▶ _EXCERPTED TEXT_
□ □ □ □ □

Regex - need some help

Hi,
Long story short, I have output from terraform console like this

> toset([for key, value in var.xxx : join(", ", value.users)])
toset([
  "aaaa, bbbb, cccc",
  "dddd, eeee, ffff",
  "gggg, hhhh",
])

and I want to convert using regex to this state

toset([
  "aaaa",
  "bbbb",
  "cccc",
  "dddd",
  "eeee",
  "ffff",
])

Can someone help me to create regex rule to achieve desired state?

> toset([ for key, value in var.xxx : regex("[a-z]+", format("%s", join(", ", value.users))) ])

Thank in advance.

Hi @wu_j,

With the requirement you stated, my first instinct would be to use split instead of regex, like this:

toset(flatten([for s in var.xxx : split(", ", s)]))

However, if your goal is to just extract any contiguous sequence of ASCII letters, ignoring which exact separator characters are splitting them, then indeed a regular expression is probably the best way to achieve that. For situations like this where you want to get potentially many matches per string, regexall is a better fit than regex:

toset(flatten([for s in var.xxx : regexall("[a-z]+", s)]))

□ □ □ □ □

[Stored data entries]
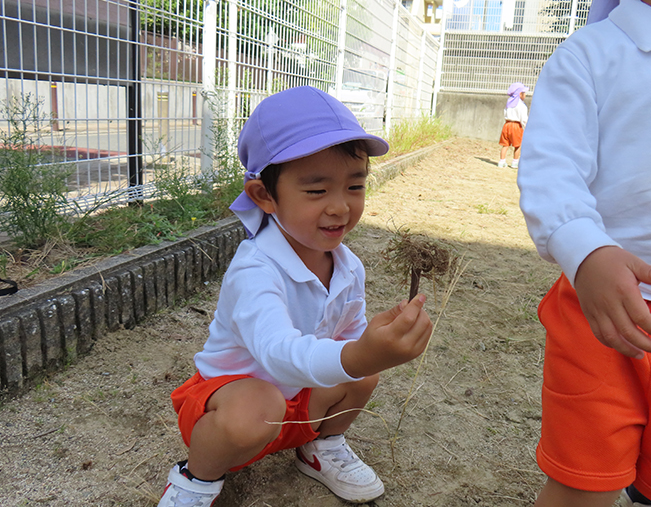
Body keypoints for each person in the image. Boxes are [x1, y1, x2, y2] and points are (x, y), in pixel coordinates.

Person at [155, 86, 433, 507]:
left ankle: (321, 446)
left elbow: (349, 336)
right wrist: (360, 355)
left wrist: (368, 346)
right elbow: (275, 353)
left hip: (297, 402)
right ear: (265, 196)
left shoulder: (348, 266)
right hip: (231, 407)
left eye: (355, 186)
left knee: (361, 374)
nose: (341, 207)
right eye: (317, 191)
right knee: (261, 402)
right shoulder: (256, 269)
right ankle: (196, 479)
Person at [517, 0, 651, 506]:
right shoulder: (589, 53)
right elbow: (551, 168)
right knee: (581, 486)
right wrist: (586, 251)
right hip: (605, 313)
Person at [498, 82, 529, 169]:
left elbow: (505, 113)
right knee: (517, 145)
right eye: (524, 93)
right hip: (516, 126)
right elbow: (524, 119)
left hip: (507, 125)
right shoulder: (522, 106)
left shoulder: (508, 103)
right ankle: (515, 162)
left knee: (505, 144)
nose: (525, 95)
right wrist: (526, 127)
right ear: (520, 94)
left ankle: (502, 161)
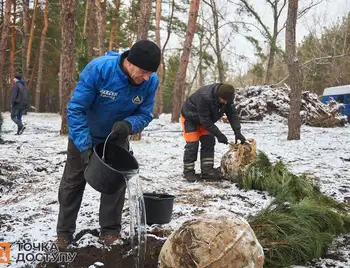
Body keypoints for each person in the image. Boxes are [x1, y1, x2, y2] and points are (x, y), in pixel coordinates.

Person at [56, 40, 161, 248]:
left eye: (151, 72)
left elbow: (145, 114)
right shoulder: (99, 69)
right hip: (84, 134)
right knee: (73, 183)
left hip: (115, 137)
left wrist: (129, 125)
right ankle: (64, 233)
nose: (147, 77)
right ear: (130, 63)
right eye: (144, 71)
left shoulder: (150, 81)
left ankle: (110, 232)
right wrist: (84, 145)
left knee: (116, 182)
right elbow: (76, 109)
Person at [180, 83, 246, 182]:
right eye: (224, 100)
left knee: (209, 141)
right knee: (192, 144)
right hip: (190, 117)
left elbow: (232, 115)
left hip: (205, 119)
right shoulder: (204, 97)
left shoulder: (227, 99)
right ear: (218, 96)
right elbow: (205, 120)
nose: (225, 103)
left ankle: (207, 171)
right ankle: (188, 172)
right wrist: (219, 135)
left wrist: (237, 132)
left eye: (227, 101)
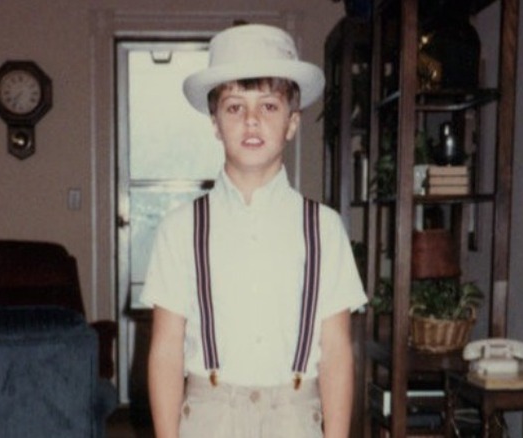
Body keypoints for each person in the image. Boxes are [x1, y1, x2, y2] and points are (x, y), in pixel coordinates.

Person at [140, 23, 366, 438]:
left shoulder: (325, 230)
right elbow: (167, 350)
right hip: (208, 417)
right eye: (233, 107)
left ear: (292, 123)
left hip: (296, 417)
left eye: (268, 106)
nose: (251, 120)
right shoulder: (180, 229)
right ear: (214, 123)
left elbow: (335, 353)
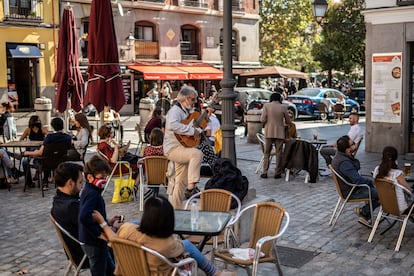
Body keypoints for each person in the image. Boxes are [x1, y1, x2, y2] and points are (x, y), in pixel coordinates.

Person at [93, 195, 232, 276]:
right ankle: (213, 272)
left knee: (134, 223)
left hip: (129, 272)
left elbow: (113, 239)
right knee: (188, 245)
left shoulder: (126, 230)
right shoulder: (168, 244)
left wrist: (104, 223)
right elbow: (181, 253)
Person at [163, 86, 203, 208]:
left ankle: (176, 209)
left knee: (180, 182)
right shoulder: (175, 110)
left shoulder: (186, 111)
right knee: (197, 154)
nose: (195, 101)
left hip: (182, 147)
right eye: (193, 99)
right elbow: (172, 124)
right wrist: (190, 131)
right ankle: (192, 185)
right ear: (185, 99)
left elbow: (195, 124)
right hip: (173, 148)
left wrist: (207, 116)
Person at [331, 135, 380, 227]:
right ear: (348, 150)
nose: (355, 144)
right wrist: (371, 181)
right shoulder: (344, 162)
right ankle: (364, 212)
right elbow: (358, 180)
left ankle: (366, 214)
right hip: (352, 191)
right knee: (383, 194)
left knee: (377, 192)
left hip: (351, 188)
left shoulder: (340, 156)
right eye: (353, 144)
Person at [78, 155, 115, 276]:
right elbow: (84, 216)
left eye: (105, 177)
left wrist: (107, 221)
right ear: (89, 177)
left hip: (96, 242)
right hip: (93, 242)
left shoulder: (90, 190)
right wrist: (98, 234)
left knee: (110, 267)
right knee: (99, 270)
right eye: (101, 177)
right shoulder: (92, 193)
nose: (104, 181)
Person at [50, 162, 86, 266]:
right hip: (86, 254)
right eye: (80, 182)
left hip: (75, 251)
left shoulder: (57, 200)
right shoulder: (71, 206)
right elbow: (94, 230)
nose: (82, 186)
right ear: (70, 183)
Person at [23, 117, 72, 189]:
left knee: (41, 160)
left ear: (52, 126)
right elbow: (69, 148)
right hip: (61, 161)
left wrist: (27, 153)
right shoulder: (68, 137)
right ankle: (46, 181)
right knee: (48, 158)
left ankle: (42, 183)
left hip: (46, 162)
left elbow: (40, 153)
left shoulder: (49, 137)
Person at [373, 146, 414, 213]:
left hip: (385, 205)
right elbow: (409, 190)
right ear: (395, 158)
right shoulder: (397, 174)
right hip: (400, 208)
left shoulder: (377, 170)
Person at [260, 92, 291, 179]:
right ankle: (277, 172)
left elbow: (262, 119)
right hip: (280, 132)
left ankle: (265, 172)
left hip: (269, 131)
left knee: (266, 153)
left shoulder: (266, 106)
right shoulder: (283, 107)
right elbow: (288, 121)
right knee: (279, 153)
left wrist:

□ □ □ □ □

▶ _USING THE INFORMATION_
1 - Reproduce the Terraform regex thread starting at "Can someone help" and ending at "Thank in advance.", substituting "target output" for "desired state".
2 - Resume the Terraform regex thread from the point where it stops.

▶ _ANSWER LIST_
1 -
Can someone help me to create regex rule to achieve target output?

> toset([ for key, value in var.xxx : regex("[a-z]+", format("%s", join(", ", value.users))) ])

Thank in advance.

2 -
For the example input you shared both of these approaches should be equivalent. The regexall approach will only be different if your input includes any separators other than ", ", since the regex matches the letter sequences themselves rather than the separators between them.

In both of these cases I’ve used flatten because otherwise the for expression would cause the result to be a list of lists rather than just a single list. The flatten function concisely expands any nested lists into the top-level list, so that the result is a list of all of the non-list values (strings, in this case) that were reachable by walking through the nested lists.

Hi @apparentlymart

You’re absolutely right, it works perfectly exactly as you wrote.

> toset(flatten([for key, value in var.xxx : regexall("[a-z]+", format("%s", join(", ", value.users)))]))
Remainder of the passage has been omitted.